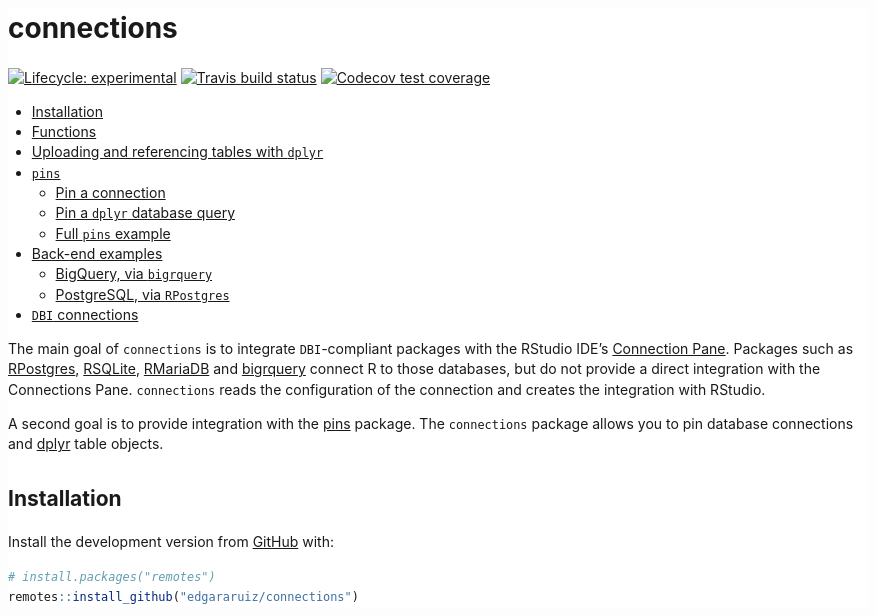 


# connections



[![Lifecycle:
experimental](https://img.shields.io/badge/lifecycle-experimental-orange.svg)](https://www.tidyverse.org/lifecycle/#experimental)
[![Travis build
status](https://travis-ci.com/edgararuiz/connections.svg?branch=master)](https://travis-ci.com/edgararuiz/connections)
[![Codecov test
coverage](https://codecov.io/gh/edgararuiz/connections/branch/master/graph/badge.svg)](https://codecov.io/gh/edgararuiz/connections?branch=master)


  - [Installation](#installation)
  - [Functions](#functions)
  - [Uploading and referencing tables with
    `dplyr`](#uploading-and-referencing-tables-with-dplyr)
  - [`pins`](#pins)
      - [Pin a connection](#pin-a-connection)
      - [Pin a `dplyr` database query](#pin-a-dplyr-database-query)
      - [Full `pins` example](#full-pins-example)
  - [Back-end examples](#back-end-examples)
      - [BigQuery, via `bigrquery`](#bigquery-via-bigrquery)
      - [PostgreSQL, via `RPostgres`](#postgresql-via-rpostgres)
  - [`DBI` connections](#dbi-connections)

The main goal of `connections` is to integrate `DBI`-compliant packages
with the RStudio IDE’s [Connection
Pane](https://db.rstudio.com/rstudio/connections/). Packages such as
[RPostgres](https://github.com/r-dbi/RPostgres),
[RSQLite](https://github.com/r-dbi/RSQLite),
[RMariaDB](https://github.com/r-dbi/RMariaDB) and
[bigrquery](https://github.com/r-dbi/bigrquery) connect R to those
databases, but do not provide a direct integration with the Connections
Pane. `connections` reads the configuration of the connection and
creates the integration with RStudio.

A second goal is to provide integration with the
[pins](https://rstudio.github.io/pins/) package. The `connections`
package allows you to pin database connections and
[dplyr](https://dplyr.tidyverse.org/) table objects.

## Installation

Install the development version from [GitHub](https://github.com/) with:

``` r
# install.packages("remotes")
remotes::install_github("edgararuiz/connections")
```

..............................

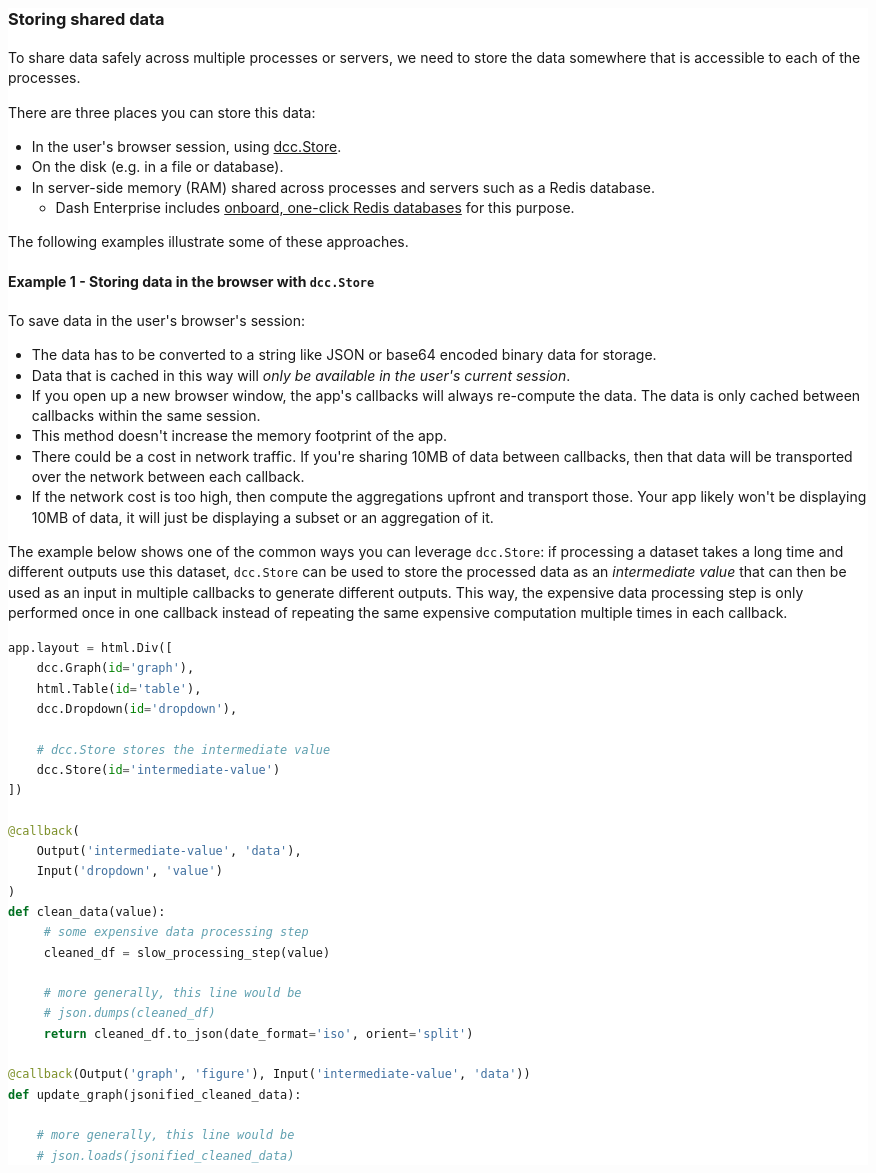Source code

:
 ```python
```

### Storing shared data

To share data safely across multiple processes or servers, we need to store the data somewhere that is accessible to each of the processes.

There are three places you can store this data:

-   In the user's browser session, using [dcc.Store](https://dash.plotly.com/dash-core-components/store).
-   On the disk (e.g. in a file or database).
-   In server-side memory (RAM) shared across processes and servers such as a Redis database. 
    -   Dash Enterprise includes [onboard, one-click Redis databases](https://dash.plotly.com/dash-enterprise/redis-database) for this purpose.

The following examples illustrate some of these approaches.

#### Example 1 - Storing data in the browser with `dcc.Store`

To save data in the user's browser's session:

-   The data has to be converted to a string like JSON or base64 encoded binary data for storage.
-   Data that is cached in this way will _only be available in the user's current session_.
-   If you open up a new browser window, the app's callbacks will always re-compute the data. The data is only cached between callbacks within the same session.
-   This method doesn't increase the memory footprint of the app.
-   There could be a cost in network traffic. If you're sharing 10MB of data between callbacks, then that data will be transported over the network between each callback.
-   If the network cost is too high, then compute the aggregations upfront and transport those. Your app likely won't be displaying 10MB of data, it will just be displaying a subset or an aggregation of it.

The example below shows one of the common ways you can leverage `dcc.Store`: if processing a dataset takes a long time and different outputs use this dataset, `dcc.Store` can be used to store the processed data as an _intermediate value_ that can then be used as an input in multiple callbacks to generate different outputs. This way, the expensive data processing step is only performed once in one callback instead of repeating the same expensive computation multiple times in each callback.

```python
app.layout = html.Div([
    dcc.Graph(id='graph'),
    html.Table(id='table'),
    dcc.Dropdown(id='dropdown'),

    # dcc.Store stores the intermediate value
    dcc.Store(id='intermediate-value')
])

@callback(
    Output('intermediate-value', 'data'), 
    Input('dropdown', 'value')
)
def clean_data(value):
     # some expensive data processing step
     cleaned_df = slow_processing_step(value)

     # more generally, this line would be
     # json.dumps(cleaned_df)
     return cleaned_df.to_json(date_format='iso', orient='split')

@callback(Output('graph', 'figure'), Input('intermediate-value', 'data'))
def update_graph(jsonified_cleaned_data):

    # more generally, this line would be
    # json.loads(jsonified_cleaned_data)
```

..............................

> _Exercise details_:
The output should be exactly the lines above from the line containing "# connections" to the line containing "with the RStudio IDE’s [Connection", inclusive, with no other lines.

> _Completed exercise_:
# connections



[![Lifecycle:
experimental](https://img.shields.io/badge/lifecycle-experimental-orange.svg)](https://www.tidyverse.org/lifecycle/#experimental)
[![Travis build
status](https://travis-ci.com/edgararuiz/connections.svg?branch=master)](https://travis-ci.com/edgararuiz/connections)
[![Codecov test
coverage](https://codecov.io/gh/edgararuiz/connections/branch/master/graph/badge.svg)](https://codecov.io/gh/edgararuiz/connections?branch=master)


  - [Installation](#installation)
  - [Functions](#functions)
  - [Uploading and referencing tables with
    `dplyr`](#uploading-and-referencing-tables-with-dplyr)
  - [`pins`](#pins)
      - [Pin a connection](#pin-a-connection)
      - [Pin a `dplyr` database query](#pin-a-dplyr-database-query)
      - [Full `pins` example](#full-pins-example)
  - [Back-end examples](#back-end-examples)
      - [BigQuery, via `bigrquery`](#bigquery-via-bigrquery)
      - [PostgreSQL, via `RPostgres`](#postgresql-via-rpostgres)
  - [`DBI` connections](#dbi-connections)

The main goal of `connections` is to integrate `DBI`-compliant packages
with the RStudio IDE’s [Connection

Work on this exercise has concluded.